Text Block Start
Conservative Management Option
Randomized trials show that uncomplicated appendicitis (not yet perforated) can be successfully treated with antibiotics alone in approximately 70% of cases, with recurrence in 25% of those within 5 years.
When to try conservative management:
- Clear diagnosis of simple appendicitis, no perforation signs
- Antibiotics available (broad-spectrum: amoxicillin-clavulanate, or metronidazole + trimethoprim)
- Surgical capability limited or anesthesia unavailable
- Close monitoring possible
Conservative management protocol:
- Nothing by mouth (NPO)
- Antibiotics IV or oral if IV unavailable
- Monitor every 4 hours: temperature, pulse, abdominal exam
- If improving at 12-24 hours: continue antibiotics for 7-10 days
- If deteriorating: operate immediately
If antibiotics are not available, conservative management is not an option. Operate.
The Appendectomy Procedure
Incision
McBurney’s point incision (Gridiron incision):
- Mark a line between the umbilicus and the right anterior superior iliac spine (right hip point)
- The incision is centered one-third of the way along this line from the hip, perpendicular to the line
- Length: 5-8 cm
- Cut through: skin, fat, external oblique muscle (following fiber direction), internal oblique (split along fibers, do not cut), transversus abdominis (split), peritoneum
Alternative: lower right midline incision. More versatile if the diagnosis is uncertain — better access to look at other structures.
Text Block End
- Activity -
Write the next part of the appendicitis treatment text, picking up right after its last sentence. The items after this come from a different source.
Dataset records Block Start
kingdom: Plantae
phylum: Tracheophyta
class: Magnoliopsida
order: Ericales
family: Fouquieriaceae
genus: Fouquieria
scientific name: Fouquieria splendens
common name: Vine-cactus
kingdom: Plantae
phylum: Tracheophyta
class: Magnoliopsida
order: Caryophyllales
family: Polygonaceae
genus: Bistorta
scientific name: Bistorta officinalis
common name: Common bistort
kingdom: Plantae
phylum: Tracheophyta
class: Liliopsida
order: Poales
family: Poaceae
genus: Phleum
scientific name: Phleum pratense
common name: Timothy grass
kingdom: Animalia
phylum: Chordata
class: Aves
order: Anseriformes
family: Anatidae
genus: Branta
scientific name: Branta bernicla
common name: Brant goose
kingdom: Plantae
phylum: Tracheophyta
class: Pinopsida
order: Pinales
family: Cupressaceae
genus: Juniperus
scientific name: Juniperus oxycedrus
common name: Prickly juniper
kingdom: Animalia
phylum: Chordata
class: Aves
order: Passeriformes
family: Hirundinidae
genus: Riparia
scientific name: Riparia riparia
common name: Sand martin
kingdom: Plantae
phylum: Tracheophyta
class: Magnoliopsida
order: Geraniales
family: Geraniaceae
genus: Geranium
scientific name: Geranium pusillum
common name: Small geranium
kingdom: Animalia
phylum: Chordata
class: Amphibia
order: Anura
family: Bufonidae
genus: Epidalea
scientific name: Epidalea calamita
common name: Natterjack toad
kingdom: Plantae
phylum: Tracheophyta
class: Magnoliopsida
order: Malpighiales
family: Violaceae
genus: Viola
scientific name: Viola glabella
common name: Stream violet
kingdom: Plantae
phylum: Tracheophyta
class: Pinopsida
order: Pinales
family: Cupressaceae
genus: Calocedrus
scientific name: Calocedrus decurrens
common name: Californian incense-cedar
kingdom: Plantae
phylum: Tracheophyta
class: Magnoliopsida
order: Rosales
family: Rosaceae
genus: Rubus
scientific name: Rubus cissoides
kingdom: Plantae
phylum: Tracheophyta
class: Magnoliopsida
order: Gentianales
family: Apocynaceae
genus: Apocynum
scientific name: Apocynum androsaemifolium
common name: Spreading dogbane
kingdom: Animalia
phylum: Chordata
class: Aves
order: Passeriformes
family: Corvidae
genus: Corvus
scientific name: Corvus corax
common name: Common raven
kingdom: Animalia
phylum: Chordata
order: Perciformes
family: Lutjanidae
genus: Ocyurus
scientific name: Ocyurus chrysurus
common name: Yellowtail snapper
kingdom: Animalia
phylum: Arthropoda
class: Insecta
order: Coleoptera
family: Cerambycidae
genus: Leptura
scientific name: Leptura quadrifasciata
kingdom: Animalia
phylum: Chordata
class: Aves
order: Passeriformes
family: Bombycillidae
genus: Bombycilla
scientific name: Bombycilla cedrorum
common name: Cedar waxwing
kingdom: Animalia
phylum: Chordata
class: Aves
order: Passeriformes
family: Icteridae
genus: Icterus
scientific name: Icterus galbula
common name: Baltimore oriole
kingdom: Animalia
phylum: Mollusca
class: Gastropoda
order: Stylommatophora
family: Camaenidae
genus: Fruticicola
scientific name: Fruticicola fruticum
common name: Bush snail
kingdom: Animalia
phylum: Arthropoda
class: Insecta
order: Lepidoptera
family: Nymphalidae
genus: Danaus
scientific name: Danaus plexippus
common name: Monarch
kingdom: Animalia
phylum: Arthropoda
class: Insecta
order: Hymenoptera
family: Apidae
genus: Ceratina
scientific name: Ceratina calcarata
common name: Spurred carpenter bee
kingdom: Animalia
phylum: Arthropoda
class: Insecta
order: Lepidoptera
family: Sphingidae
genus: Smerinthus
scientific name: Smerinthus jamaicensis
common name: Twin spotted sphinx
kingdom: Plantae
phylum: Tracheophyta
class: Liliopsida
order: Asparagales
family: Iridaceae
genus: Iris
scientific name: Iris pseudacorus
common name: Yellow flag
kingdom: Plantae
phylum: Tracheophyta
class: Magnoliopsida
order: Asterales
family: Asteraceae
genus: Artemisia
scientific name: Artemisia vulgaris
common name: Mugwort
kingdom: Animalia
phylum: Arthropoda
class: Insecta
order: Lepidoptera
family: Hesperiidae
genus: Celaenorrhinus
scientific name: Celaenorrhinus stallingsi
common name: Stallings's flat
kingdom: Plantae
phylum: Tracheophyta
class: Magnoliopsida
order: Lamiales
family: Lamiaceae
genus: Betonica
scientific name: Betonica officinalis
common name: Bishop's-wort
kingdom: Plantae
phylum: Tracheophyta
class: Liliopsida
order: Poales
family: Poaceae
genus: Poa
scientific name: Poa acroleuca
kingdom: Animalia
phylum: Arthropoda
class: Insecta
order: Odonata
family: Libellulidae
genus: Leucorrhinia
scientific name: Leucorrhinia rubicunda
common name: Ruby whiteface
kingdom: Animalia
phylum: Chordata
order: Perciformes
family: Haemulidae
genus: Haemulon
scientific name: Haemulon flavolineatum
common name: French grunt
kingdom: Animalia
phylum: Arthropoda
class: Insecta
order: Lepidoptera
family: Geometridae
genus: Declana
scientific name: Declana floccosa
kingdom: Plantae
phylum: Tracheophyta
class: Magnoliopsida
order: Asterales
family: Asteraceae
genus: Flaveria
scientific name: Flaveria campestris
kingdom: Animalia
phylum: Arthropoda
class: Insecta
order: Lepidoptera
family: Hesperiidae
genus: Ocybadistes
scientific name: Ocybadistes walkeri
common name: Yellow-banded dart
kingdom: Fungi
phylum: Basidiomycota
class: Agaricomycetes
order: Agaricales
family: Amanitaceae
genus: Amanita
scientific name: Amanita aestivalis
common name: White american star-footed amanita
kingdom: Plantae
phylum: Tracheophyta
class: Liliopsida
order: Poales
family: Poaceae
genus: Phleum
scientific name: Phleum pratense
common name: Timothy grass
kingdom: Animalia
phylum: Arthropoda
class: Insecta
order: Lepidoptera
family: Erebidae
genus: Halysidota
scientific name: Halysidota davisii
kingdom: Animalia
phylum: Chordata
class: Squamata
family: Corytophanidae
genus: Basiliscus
Dataset records Block End
- Answer box -
Finding the Appendix
- Once inside the peritoneum, identify the cecum (the large blind pouch where the large intestine begins in the right lower quadrant)
- Follow the taeniae coli (three longitudinal muscle bands) — they converge on the base of the appendix
- The appendix hangs from the cecum; it may be tucked behind the cecum (retrocecal) — in this case, retract the cecum upward to see behind
Removing the Appendix
- Deliver the appendix out of the wound
- Ligate (tie) the mesoappendix (the fatty tissue carrying the appendix’s blood supply) in sections with absorbable suture — this controls bleeding
- Crush the appendix at its base with a clamp, then move the clamp 0.5 cm distally
- Tie an absorbable suture tightly around the crushed base (this closes the cecum at the base of the appendix)
- Cut the appendix off above the tie — remove it
- Invaginate the stump: place a purse-string suture around the cecum surrounding the stump, then push the stump into the cecum while pulling the purse-string tight. This buries the stump, reducing infection risk. (Optional but recommended.)
- If the appendix was not perforated: wash the area with saline, close in layers
- If the appendix was perforated: wash copiously (1-2 liters of saline or boiled water) until return is clear, consider leaving a drain, close fascial layers, leave skin open
Closure
- Peritoneum: continuous absorbable suture if intact
- Muscle layers: loose interrupted absorbable sutures — do not over-tighten
- Fascia: interrupted absorbable sutures
- Skin: interrupted non-absorbable sutures if no contamination; leave open if perforation was present
Post-Operative Care
Simple appendectomy (no perforation):
- Sips of water within 6 hours if no nausea
- Regular diet by 24-48 hours
- Up and walking by 24 hours (reduces blood clot risk)
- Wound care daily
- Back to light activity at 2 weeks
Perforated appendectomy:
- NPO until bowel sounds return (may take 48-72 hours)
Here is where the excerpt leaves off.